L'accès à la parole pour chacun, c'est, disait Jacqueline de Romilly, le pas décisif. Des individus qui se font face, qui échangent des mots et des argumentations qui se croisent. C'est, pour utiliser un mot qui eut son importance dans le développement de la pensée grecque : l’isonomie - l’isegoria , l'égalité dans la confrontation des points de vue.

Puis vient le moment, à Athènes, où le pouvoir arraché au secret, éclairé par le verbe, le logos, est partageable. C'est la démocratie, littéralement: le pouvoir –kratos- au peuple –demos- .

Au vrai, le peuple, ce n'est pas toute la population. En sont exclus les esclaves, les étrangers, les femmes évidemment.
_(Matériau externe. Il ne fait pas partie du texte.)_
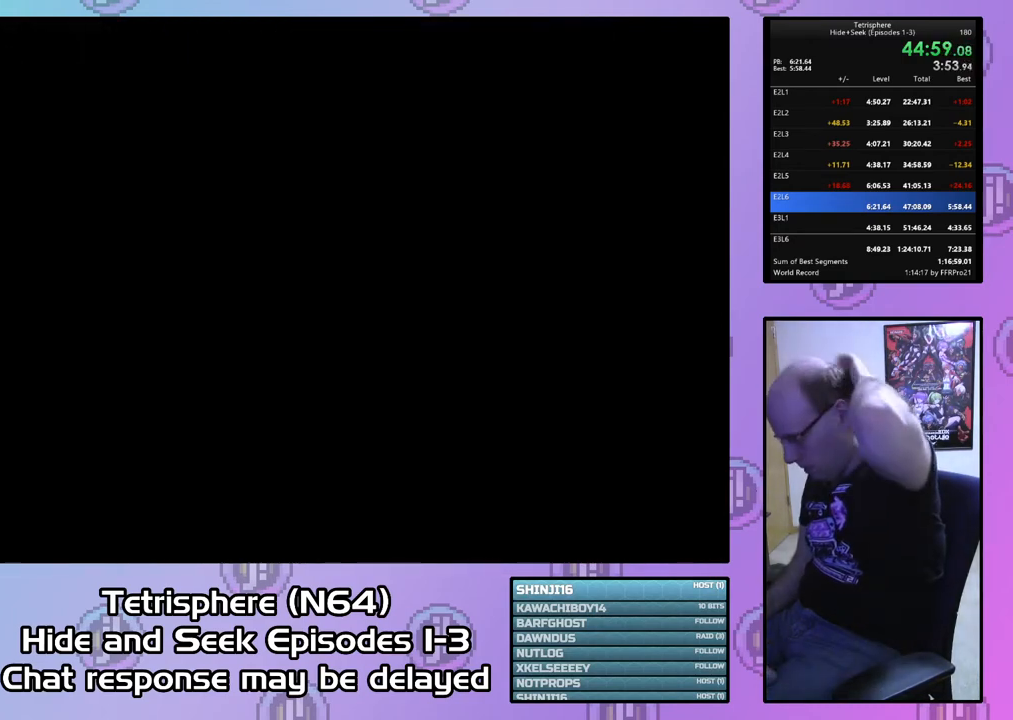
{"buttons": [], "right_stick": "center", "events": [[67, "CIRCLE", "down"], [67, "CROSS", "down"], [167, "CIRCLE", "up"], [167, "CROSS", "up"], [200, "CROSS", "down"], [233, "CIRCLE", "down"], [300, "CROSS", "up"], [333, "CIRCLE", "up"], [367, "CIRCLE", "down"], [367, "CROSS", "down"], [467, "CIRCLE", "up"], [467, "CROSS", "up"]]}
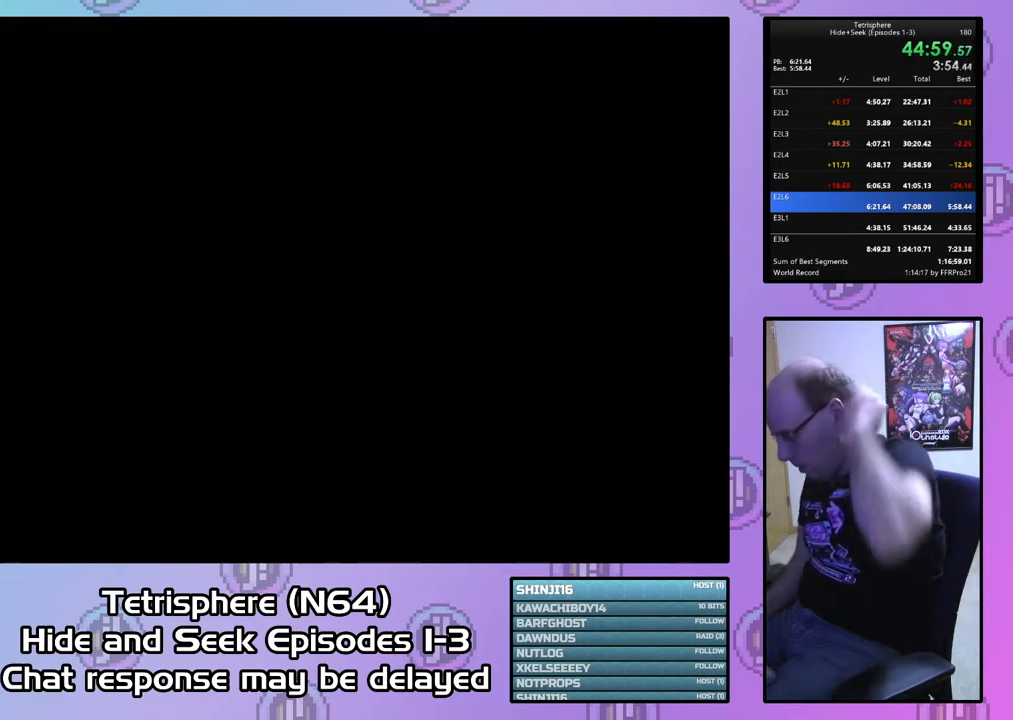
{"buttons": [], "right_stick": "center", "events": [[33, "CIRCLE", "down"], [33, "CROSS", "down"], [133, "CIRCLE", "up"], [133, "CROSS", "up"], [200, "CIRCLE", "down"], [200, "CROSS", "down"], [300, "CIRCLE", "up"], [300, "CROSS", "up"], [367, "CROSS", "down"], [433, "CIRCLE", "down"], [467, "CROSS", "up"], [500, "CIRCLE", "up"]]}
Restent peut-être, pour exercer les droits de la citoyenneté, 10 ou 15% de la population de l'Attique.

C'est trop cependant pour les oligarques, qui recrutent chez les possédants mais aussi chez les premiers historiens et philosophes: un conseil restreint de sages, ce serait tellement mieux!

Aujourd'hui, certains rêvent d'une gouvernance par les seuls experts et d'une forte abstention populaire, la Grèce est mise au ban des nations, sans égards pour son passé. C'est le moment de dire que la démocratie athénienne, si limitée et provisoire qu'elle fût, mérite de garder sa place parmi nos fondamentaux.